Last week, Diaspora, the open-source, privacy-aware social network of our nerdy dreams, posted its first public response to the launch of Google Plus and the recent efforts around privacy and selective sharing at Facebook. For a reaction to news that two Web behemoths are drinking Diaspora’s milkshake in terms of features, the blog post sounds pretty upbeat, with perhaps just a hint of caginess. “We’re proud that Google+ imitated one of our core features, aspects, with their circles,” the Diaspora team writes. “We’re making a difference already.”

Let’s not get into whether Diaspora can take credit for features of Google Plus and Facebook. There are things about Diaspora that still are unique among its competitors. Not only is it open-source, it’s decentralized and distributed. Users are encouraged to set up their own servers. But these are not features for normal human users. In that category, the social networking superpowers seem to have Diaspora cornered.
Diaspora’s current alpha interface. Look familiar?

Circles and Aspects
Diaspora has been called the anti-Facebook for its strong privacy stance, and it had “aspects” before anyone knew about Google Plus and its circles. But Plus exists now, and Facebook is coming around to this whole “privacy” thing. And really, for Facebook, it was just an interface problem, anyway. Why does everybody forget that Facebook has had publishing to select friend lists for a really long time?
If Google Plus has taught us anything, it’s that normal people don’t feel like leaving the social networks where they already feel settled. Diaspora lets users post their updates to Facebook, Twitter and Tumblr, but it still wants to be a destination of its own. Now that all Diaspora’s user-facing features are available in the dominant social networks, that looks like a tall order.
Google Plus’s current beta interface. Hmm… Deja vu?
Social Networks are Sticky
Sometimes, Diaspora seems like it is only a dream; it’s still in closed alpha, so nobody’s home. It’s real, though; I promise. I’ve had alpha access for about a year, although I’ve only convinced 10 of my friends to accept my invites. And some of them haven’t added so much as a profile pic yet. And none of us, myself included, has posted more than once.
Social network inertia is real. Has Google Plus killed Facebook yet? No. Diaspora can take credit for Google Plus circles all it wants, but Google reached beta first. I’d be happy to show you more Diaspora screenshots, but it’s really mostly white space and things that look like Google Plus.
Diaspora’s team explains the motivations for the service:
Diaspora’s Defense
Yosem Companys, Diaspora’s chief evangelist, insists that we do need a new home on the social Web. “Facebook really was fun for a while there,” he says. “People who showed up revealed and shared their authentic selves. … Today, what we see is people using Facebook only to say the most innocuous personal things, to market their own services, or to forward content created by others. As a result, Facebook has become boring and even depressing. We still go there because it’s part of our routine, and for fear of missing something, but it’s like an old favorite TV show on its 8th season, when the original magic is gone.”

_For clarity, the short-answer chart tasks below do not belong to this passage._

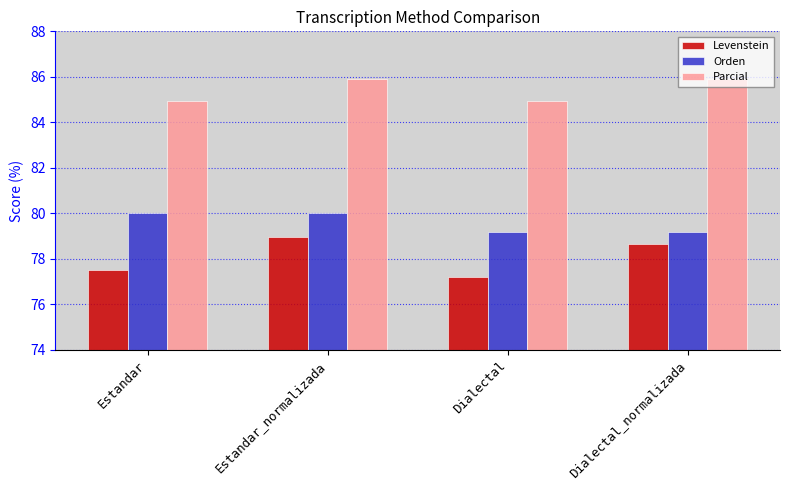

What position from the right is Estandar?

4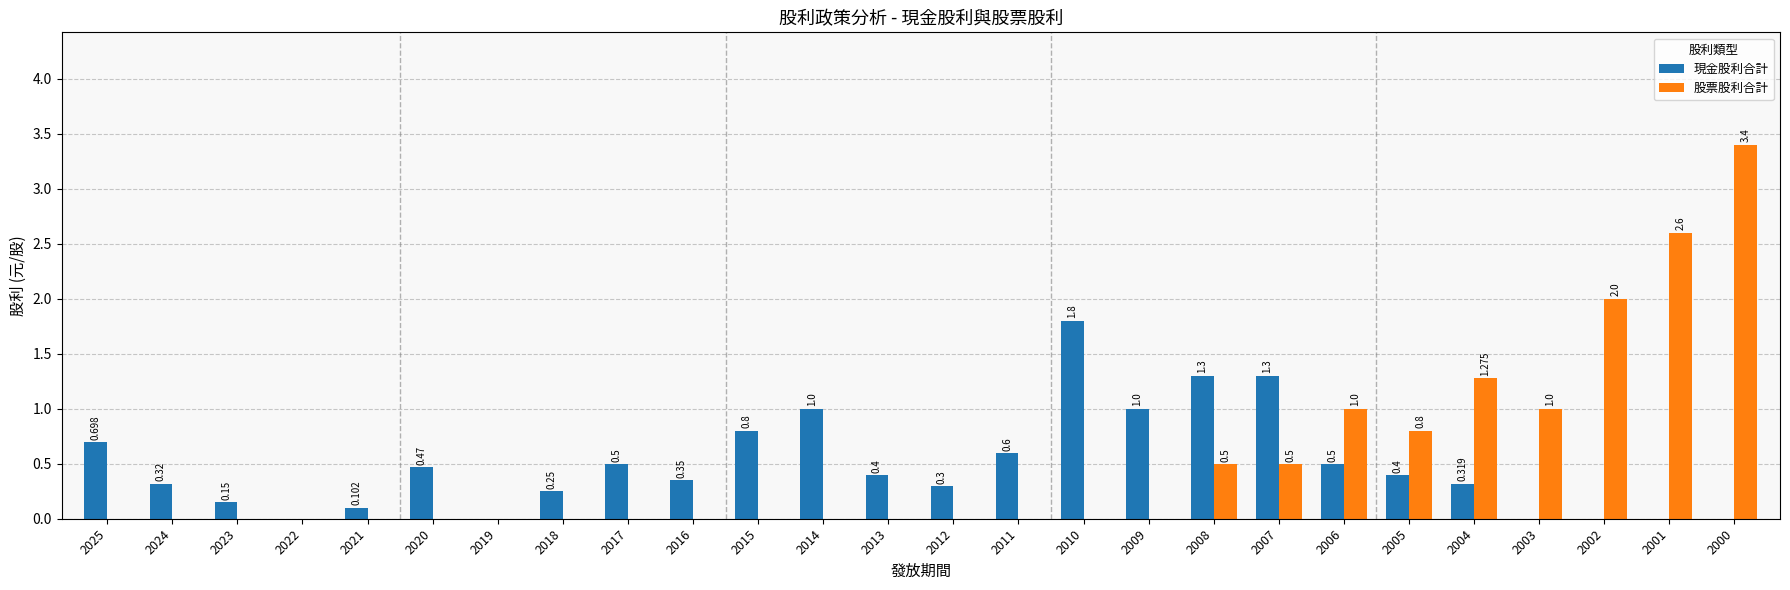

Between 2009 and 2000, which series saw the biggest shift?

股票股利合計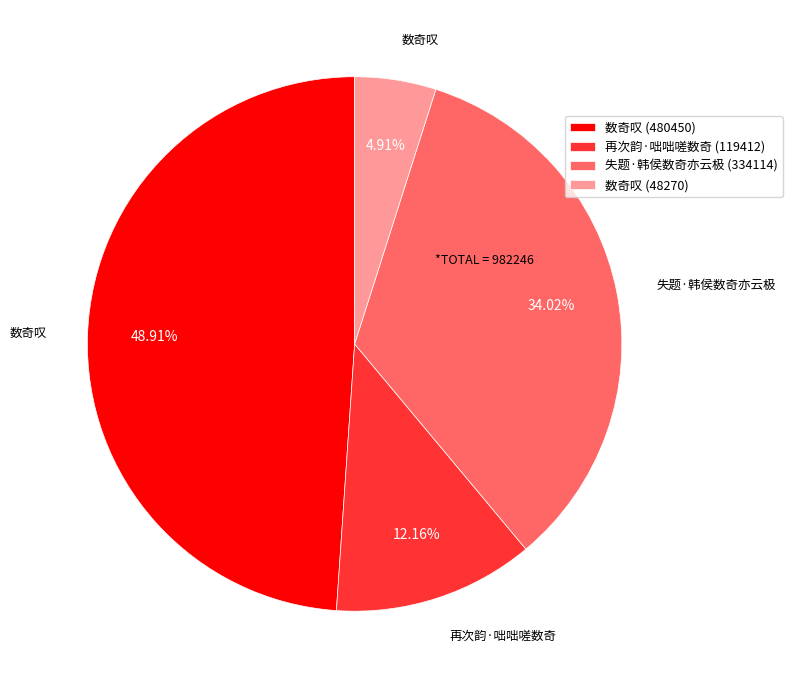

Between 失题·韩侯数奇亦云极 (334114) and 数奇叹 (48270), which is larger?

失题·韩侯数奇亦云极 (334114)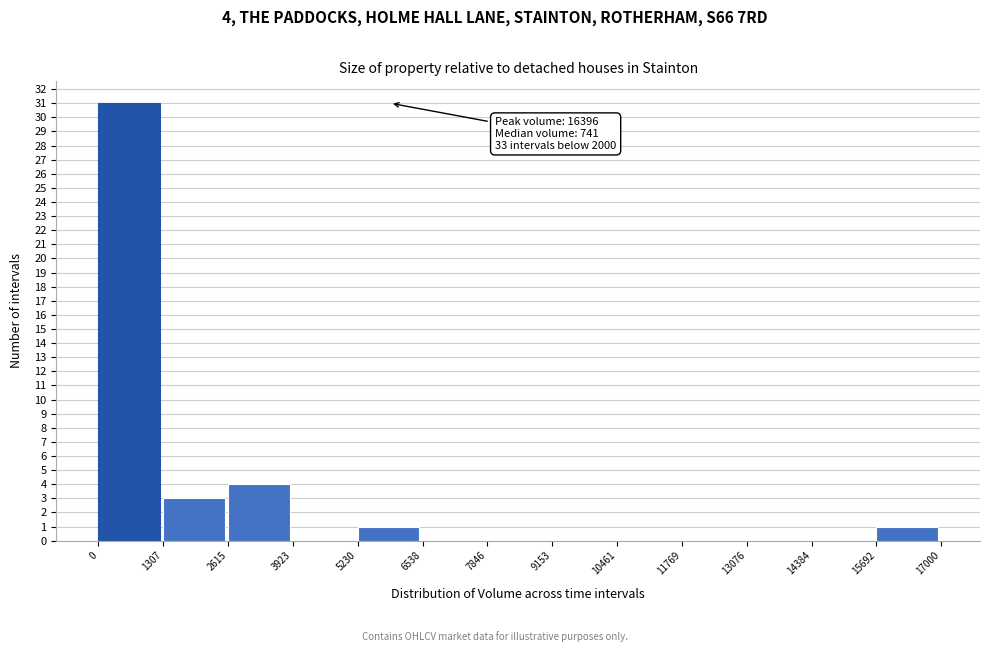

Over which range of the x-axis is the bar tallest?

0 to 1307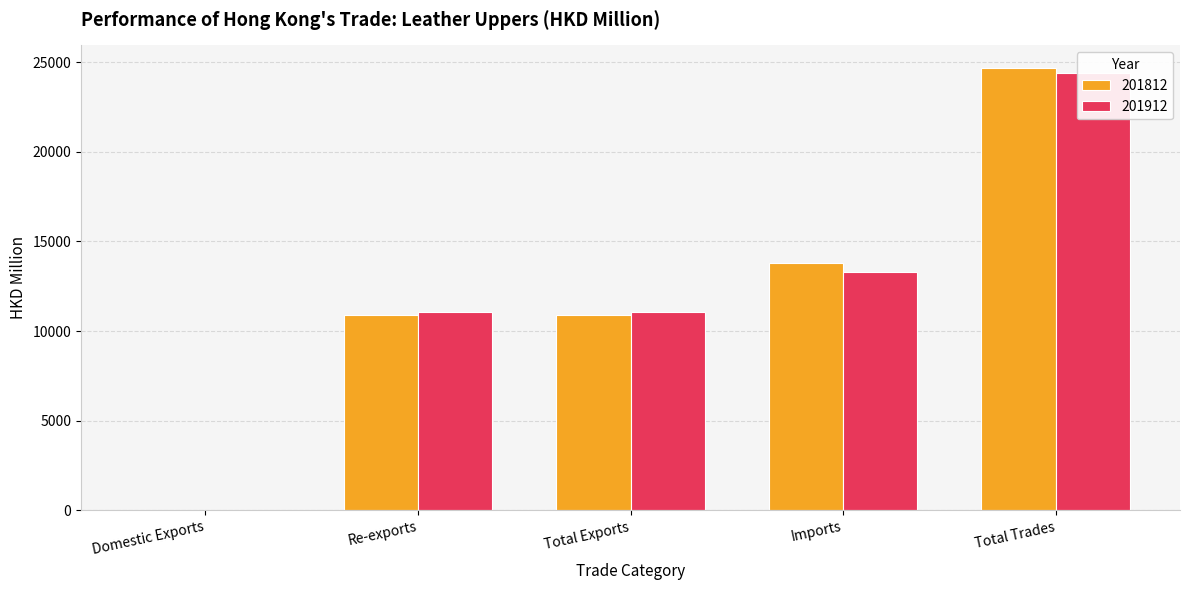

Rank the series by their average value, from highest to lowest.

201812, 201912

That’s anecdotal, though. I’ve been a Facebook user since 2005, and it got depressing for a while, but I think certain recent features, particularly the Groups overhaul, have made it as fun and fulfilling as ever in its current incarnation, if you can get over the ads. But that’s all just opinion. The data, however, show that Facebook is absolutely crushing it as far as traffic, and it is offering new mobile extensions of its network into the real social world where people have fun. Diaspora use is a desk activity.
Regarding Google Plus, Companys hits the new kid on the block where it really hurts: the real names policy: “All kinds of people have good reasons to be inhibited by this policy, including people looking for work, women, people expressing views different from their parents’, famous people, and pretty much anyone outside the mainstream of the community where they live.” Diaspora has no such policy, and it offers progressive new ways for members to self-identify, such as an empty text field for gender.
But is this enough to convert the hundreds of millions of people who have already settled into social networking habits? Only if Companys’ anecdotal evidence is true, and that remains to be seen.
Whither Diaspora?
Is there anything Diaspora can do? I think so, but it’s a departure from it’s current incarnation, which is an awful lot like Google Plus (or vice versa, or whatever). It’s unrealistic to expect a mass exodus from one social network that works to another of which no one has ever heard. Diaspora’s potential is in its ability to syndicate to our other services (currently Facebook, Twitter and Tumblr) while still allowing us to own our data. Companys notes that “our service already includes outbound syndication … and it will include inbound syndication, too.” So this use case sounds like it’s in the cards.
If Diaspora is built as a publishing platform that lets us own our content and direct it to our existing networks – and especially if we can read from them, too – it would be an awesome, welcome tool that even Dave Winer could love. But if the launch of Google Plus wasn’t splashy enough to start a mass Facebook exodus, a later launch of a service that looks the same is not going to do it.
What isn’t working for you about the social Web? What would you like to see change?